IMF, of course, expected the loss of public investment to be made up by a rise in private investment. This never happened either because the crony capitalism that emerged under the guiding hand of Gamal Mubarak interfered, or because neoliberalism just doesn’t work the way neoliberal economists think it does (and crony capitalism just made it worse).
Eventually these grievances exploded, driving people to Tahrir Square, and the rest is history.
Either way, whether taking the modernity or Marxist approach, writes Hinnebusch, the crisis “was a function of the relative degree of economic blockage and the imbalance between social mobilization and political incorporation.”
Large cross-class coalitions, involving revolutionary youth, union activists, Islamists, and the urban poor joined to overwhelm by sheer numbers the very substantial security forces and to converge on the center of power while no social forces – even the constituents of the large ruling parties – seemed prepared to defend the regimes.
- First, grievances had to have reached a tipping point sufficient to mobilize a lot of people in spite of the risks of defying the state security apparatus, and
- second, opportunity structures needed to exist that are favorable for regime change.
But why did this process not lead to democratization?
The answer, Hinnebusch says, has to do with “anti-regime mobilization and varying levels of regime resilience in the face of this mobilization.”

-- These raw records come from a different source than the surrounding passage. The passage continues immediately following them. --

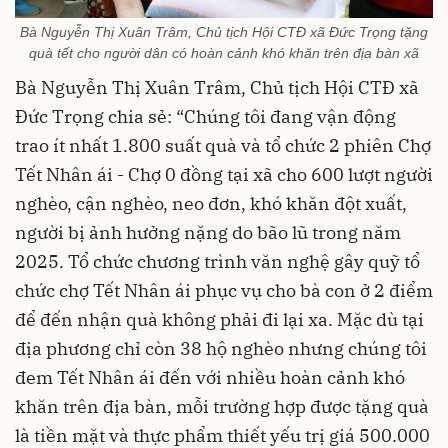
Bà Nguyễn Thị Xuân Trâm, Chủ tịch Hội CTĐ xã Đức Trọng tặng
quà tết cho người dân có hoàn cảnh khó khăn trên địa bàn xã
Bà Nguyễn Thị Xuân Trâm, Chủ tịch Hội CTĐ xã
Đức Trọng chia sẻ: “Chúng tôi đang vận động
trao ít nhất 1.800 suất quà và tổ chức 2 phiên Chợ
Tết Nhân ái - Chợ 0 đồng tại xã cho 600 lượt người
nghèo, cận nghèo, neo đơn, khó khăn đột xuất,
người bị ảnh hưởng nặng do bão lũ trong năm
2025. Tổ chức chương trình văn nghệ gây quỹ tổ
chức chợ Tết Nhân ái phục vụ cho bà con ở 2 điểm
để đến nhận quà không phải đi lại xa. Mặc dù tại
địa phương chỉ còn 38 hộ nghèo nhưng chúng tôi
đem Tết Nhân ái đến với nhiều hoàn cảnh khó
khăn trên địa bàn, mỗi trường hợp được tặng quà
là tiền mặt và thực phẩm thiết yếu trị giá 500.000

Anti-regime mobilization has to do with the capacity of protests to continue in the face of authoritarian measures against them. One sign of strong anti-regime mobilization is that when the standard authoritarian measures failed, efforts by the regime to scale up their anti-protest actions often backfired, leading to greater protest:
How regimes responded to protests mattered; indeed one commonality was that the brutal over-reaction of security forces against protesters spread rebellion to much wider sections of the population. Videos of beatings and shootings escalated demands for reform into demands for the “fall of the regime”.
In Egypt and Tunisia insider-outsider coalitions (for example, the army and the Muslim Brotherhood in Egypt) came together to engineer a peaceful exit of the president, ushering in a possible transition from authoritarianism. However, it is very difficult for the sort of unorganized mass protests, lacking leadership or organization, that characterized the Arab uprisings to bargain
This is particularly true in Egypt where the deep structure is characterized by neo-patrimonialism, “a hybrid of personal and bureaucratic authority in which there
can be considerable variation in the relative balance” between two sources of authority:
- co-optation, the capacity of a power structure to bring its opponents in line through sharing of power or wealth; and
- repression, the use of courts, military trials, states of emergency and other efforts to suppress voices that will not be co-opted.
This is a great article for teaching because it offers a primer of all the classic political science approaches to the Arab Spring, from democratization theory to post-democracy theory to modernization theory to Marxian theory to social movements theory laid out in a single coherent model.
Even if one finds these models contrived and simplistic, the clarity with which they are laid out is very useful for entering into discussions with students (who may find them quite compelling). I’ll probably be using it next year in my International Studies capstone on the Middle East.
Filc, Dani. 2009. The Political Right in Israel: Different Faces of Jewish Populism. Routledge.
Hinnebusch, Raymond. 2015. Introduction: understanding the consequences of the Arab uprisings — starting points and divergent trajectories. Democratization 22(2): 205-217.